Education

State board 'trying to avoid any more staff cuts' to NC education department

Posted August 24

State Board of Education Chairman Bill Cobey

— In the past month, the North Carolina Department of Public Instruction has laid off seven full-time employees, cut pay for 19 others and eliminated eight vacant positions due to mandated budget cuts. With $737,000 in budget cuts yet to be made, the State Board of Education chairman said he's hopeful the department's remaining employees can keep their jobs.

"Let me put it this way, we’re trying to avoid any more staff cuts," Chairman Bill Cobey told WRAL News by phone Thursday, noting that he can't make any guarantees.

The state board has been working this summer to reduce the state education department's operating funds by 6.2 percent – $3.2 million – after the General Assembly voted to cut the department's budget.

Last month, the state board approved $2.5 million in cuts – $1.6 million in staff layoffs and more than $865,000 in operating reductions – most of which are expected to impact low-performing schools and teacher training in the state. This week, the board met in closed session to discuss where to cut some of the remaining $737,000.

Staff presented the board with several options, including paying four employees' salaries with federal money instead of state funds, allowing the staffers to keep their jobs. That would also save the department from paying severance to the employees if they were laid off.

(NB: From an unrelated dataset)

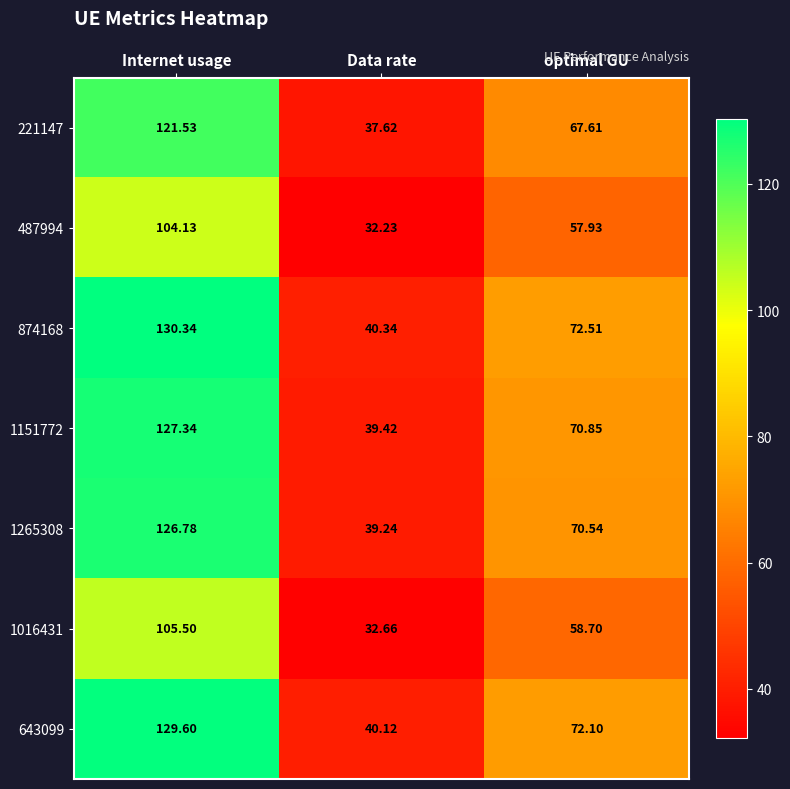

What is the total value across all series at optimal GU?

470.2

"I’m hopeful that we wont have to cut any more personnel this time around. I’m still not sure, still not 100 percent," Cobey said. "The staff was going back and working on different ideas about how to shift funds."

The board is also considering reducing the department's salary reserve by $70,000, meaning the agency would have less flexibility with salaries for current and future employees.

"In other words, it just takes away that option of adding money to another position that is reclassified or a payment needs to be increased in that position because we haven’t been able to recruit in the salary that is there," Cobey said.

Some proposed operating reductions to the department include more than $230,000 in travel cuts.

"I’m not happy that we’re cutting operations this much," Cobey said. "However, as long as we're leaving enough operation money for our remaining staff to get their job fully done, I’m OK with it. But I think you have to be careful as to how you cut back operating expenses, because if staff needs to travel you don’t want to force them to have to stay in the office."

The state board is expected to vote on where to cut the remaining $737,000 at its meeting on Sept. 7. In the meantime, Cobey said he hopes lawmakers will scrap plans for an even bigger cut to the department next year. The General Assembly voted to reduce the department's operating funds 13.9 percent – $7.3 million – for 2018-19.

"My greatest desire is that the General Assembly will see how hard we have worked on this and take a look at the result of our budget cuts and decide to back off of the additional budget cuts that have been passed for the second year," Cobey said.